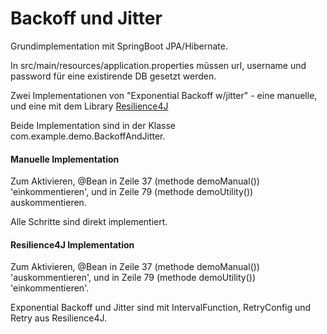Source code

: # Backoff und Jitter

Grundimplementation mit SpringBoot JPA/Hibernate.

In src/main/resources/application.properties müssen url, username und password für eine existirende DB gesetzt werden.

Zwei Implementationen von "Exponential Backoff w/jitter" - eine manuelle, und eine mit dem Library [Resilience4J](https://resilience4j.readme.io/docs/getting-started)

Beide Implementation sind in der Klasse com.example.demo.BackoffAndJitter.

#### Manuelle Implementation

Zum Aktivieren, @Bean in Zeile 37 (methode demoManual()) 'einkommentieren', und in Zeile 79 (methode demoUtility()) auskommentieren.

Alle Schritte sind direkt implementiert.

#### Resilience4J Implementation

Zum Aktivieren, @Bean in Zeile 37 (methode demoManual()) 'auskommentieren', und in Zeile 79 (methode demoUtility()) 'einkommentieren'.

Exponential Backoff und Jitter sind mit IntervalFunction, RetryConfig und Retry aus Resilience4J.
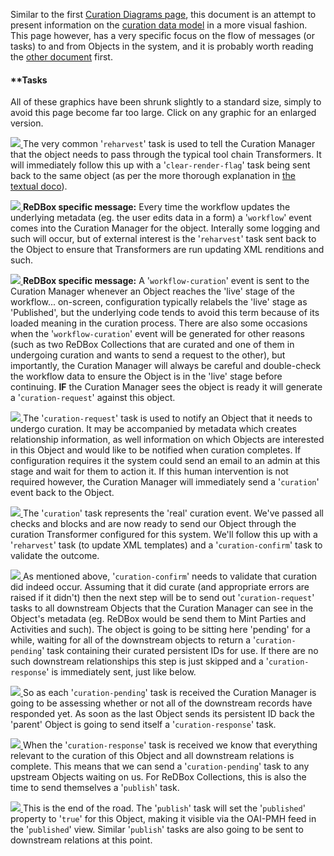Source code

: Similar to the first [Curation Diagrams page](documentation-system-overview-curating-linked-data-curation-data-model-curation-diagrams), this document is an attempt to present information on the [curation data model](documentation-system-overview-curating-linked-data-curation-data-model) in a more visual fashion. This page however, has a very specific focus on the flow of messages (or tasks) to and from Objects in the system, and it is probably worth reading the [other document](documentation-system-overview-curating-linked-data-curation-data-model-curation-diagrams) first.

#### **[]()Tasks
All of these graphics have been shrunk slightly to a standard size, simply to avoid this page become far too large. Click on any graphic for an enlarged version.


[![](https://sites.google.com/a/redboxresearchdata.com.au/public/_/rsrc/1320670749924/documentation/system-overview/curating-linked-data/curation-data-model/curation-diagrams/10-message-reharvest.png)
](documentation-system-overview-curating-linked-data-curation-data-model-curation-diagrams-10-message-reharvest-png?attredirects=0)
The very common '`reharvest`' task is used to tell the Curation Manager that the object needs to pass through the typical tool chain Transformers. It will immediately follow this up with a '`clear-render-flag`' task being sent back to the same object (as per the more thorough explanation in [the textual doco](documentation-system-overview-curating-linked-data-curation-data-model)).


[![](https://sites.google.com/a/redboxresearchdata.com.au/public/_/rsrc/1320670755167/documentation/system-overview/curating-linked-data/curation-data-model/curation-diagrams/11-message-workflow.png)
](documentation-system-overview-curating-linked-data-curation-data-model-curation-diagrams-11-message-workflow-png?attredirects=0)
**ReDBox specific message:** Every time the workflow updates the underlying metadata (eg. the user edits data in a form) a '`workflow`' event comes into the Curation Manager for the object. Interally some logging and such will occur, but of external interest is the '`reharvest`' task sent back to the Object to ensure that Transformers are run updating XML renditions and such.


[![](https://sites.google.com/a/redboxresearchdata.com.au/public/_/rsrc/1320670762263/documentation/system-overview/curating-linked-data/curation-data-model/curation-diagrams/12-message-workflow-curation.png)
](documentation-system-overview-curating-linked-data-curation-data-model-curation-diagrams-12-message-workflow-curation-png?attredirects=0)
**ReDBox specific message:** A '`workflow-curation`' event is sent to the Curation Manager whenever an Object reaches the 'live' stage of the workflow... on-screen, configuration typically relabels the 'live' stage as 'Published', but the underlying code tends to avoid this term because of its loaded meaning in the curation process. There are also some occasions when the '`workflow-curation`' event will be generated for other reasons (such as two ReDBox Collections that are curated and one of them in undergoing curation and wants to send a request to the other), but importantly, the Curation Manager will always be careful and double-check the workflow data to ensure the Object is in the 'live' stage before continuing. **IF** the Curation Manager sees the object is ready it will generate a '`curation-request`' against this object.


[![](https://sites.google.com/a/redboxresearchdata.com.au/public/_/rsrc/1320670767142/documentation/system-overview/curating-linked-data/curation-data-model/curation-diagrams/13-message-curation-request.png)
](documentation-system-overview-curating-linked-data-curation-data-model-curation-diagrams-13-message-curation-request-png?attredirects=0)
The '`curation-request`' task is used to notify an Object that it needs to undergo curation. It may be accompanied by metadata which creates relationship information, as well information on which Objects are interested in this Object and would like to be notified when curation completes. If configuration requires it the system could send an email to an admin at this stage and wait for them to action it. If this human intervention is not required however, the Curation Manager will immediately send a '`curation`' event back to the Object.


[![](https://sites.google.com/a/redboxresearchdata.com.au/public/_/rsrc/1320670772009/documentation/system-overview/curating-linked-data/curation-data-model/curation-diagrams/14-message-curation.png)
](documentation-system-overview-curating-linked-data-curation-data-model-curation-diagrams-14-message-curation-png?attredirects=0)
The '`curation`' task represents the 'real' curation event. We've passed all checks and blocks and are now ready to send our Object through the curation Transformer configured for this system. We'll follow this up with a '`reharvest`' task (to update XML templates) and a '`curation-confirm`' task to validate the outcome.


[![](https://sites.google.com/a/redboxresearchdata.com.au/public/_/rsrc/1320670779159/documentation/system-overview/curating-linked-data/curation-data-model/curation-diagrams/15-message-curation-confirm.png)
](documentation-system-overview-curating-linked-data-curation-data-model-curation-diagrams-15-message-curation-confirm-png?attredirects=0)As mentioned above, '`curation-confirm`' needs to validate that curation did indeed occur. Assuming that it did curate (and appropriate errors are raised if it didn't) then the next step will be to send out '`curation-request`' tasks to all downstream Objects that the Curation Manager can see in the Object's metadata (eg. ReDBox would be send them to Mint Parties and Activities and such). The object is going to be sitting here 'pending' for a while, waiting for all of the downstream objects to return a '`curation-pending`' task containing their curated persistent IDs for use. If there are no such downstream relationships this step is just skipped and a '`curation-response`' is immediately sent, just like below.


[![](https://sites.google.com/a/redboxresearchdata.com.au/public/_/rsrc/1320670784570/documentation/system-overview/curating-linked-data/curation-data-model/curation-diagrams/16-message-curation-pending.png)
](documentation-system-overview-curating-linked-data-curation-data-model-curation-diagrams-16-message-curation-pending-png?attredirects=0)
So as each '`curation-pending`' task is received the Curation Manager is going to be assessing whether or not all of the downstream records have responded yet. As soon as the last Object sends its persistent ID back the 'parent' Object is going to send itself a '`curation-response`' task.


[![](https://sites.google.com/a/redboxresearchdata.com.au/public/_/rsrc/1320670792660/documentation/system-overview/curating-linked-data/curation-data-model/curation-diagrams/17-message-curation-response.png)
](documentation-system-overview-curating-linked-data-curation-data-model-curation-diagrams-17-message-curation-response-png?attredirects=0)
When the '`curation-response`' task is received we know that everything relevant to the curation of this Object and all downstream relations is complete. This means that we can send a '`curation-pending`' task to any upstream Objects waiting on us. For ReDBox Collections, this is also the time to send themselves a '`publish`' task.


[![](https://sites.google.com/a/redboxresearchdata.com.au/public/_/rsrc/1320670798647/documentation/system-overview/curating-linked-data/curation-data-model/curation-diagrams/18-message-publish.png)
](documentation-system-overview-curating-linked-data-curation-data-model-curation-diagrams-18-message-publish-png?attredirects=0)
This is the end of the road. The '`publish`' task will set the '`published`' property to '`true`' for this Object, making it visible via the OAI-PMH feed in the '`published`' view. Similar '`publish`' tasks are also going to be sent to downstream relations at this point.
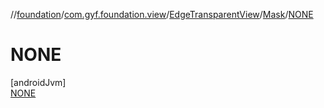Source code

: //[foundation](../../../../../index.md)/[com.gyf.foundation.view](../../../index.md)/[EdgeTransparentView](../../index.md)/[Mask](../index.md)/[NONE](index.md)

# NONE

[androidJvm]\
[NONE](index.md)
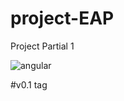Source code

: # project-EAP
Project Partial 1

![angular](https://user-images.githubusercontent.com/44652162/134188203-93635130-2ae0-4504-a904-315272575d67.png)

#v0.1 tag

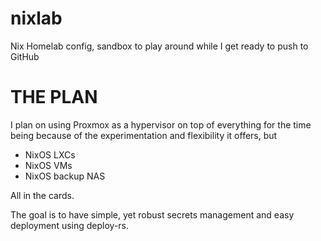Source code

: # nixlab

Nix Homelab config, sandbox to play around while I get ready to push to GitHub

# THE PLAN

I plan on using Proxmox as a hypervisor on top of everything for the time being because of the experimentation and flexibility it offers, but

- NixOS LXCs
- NixOS VMs
- NixOS backup NAS

All in the cards.

The goal is to have simple, yet robust secrets management and easy deployment using deploy-rs.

[Task statement]: For each line of the data that includes the word "avoid", return a copy of it.

[Response for this exercise]:
All of these graphics have been shrunk slightly to a standard size, simply to avoid this page become far too large. Click on any graphic for an enlarged version.
**ReDBox specific message:** A '`workflow-curation`' event is sent to the Curation Manager whenever an Object reaches the 'live' stage of the workflow... on-screen, configuration typically relabels the 'live' stage as 'Published', but the underlying code tends to avoid this term because of its loaded meaning in the curation process. There are also some occasions when the '`workflow-curation`' event will be generated for other reasons (such as two ReDBox Collections that are curated and one of them in undergoing curation and wants to send a request to the other), but importantly, the Curation Manager will always be careful and double-check the workflow data to ensure the Object is in the 'live' stage before continuing. **IF** the Curation Manager sees the object is ready it will generate a '`curation-request`' against this object.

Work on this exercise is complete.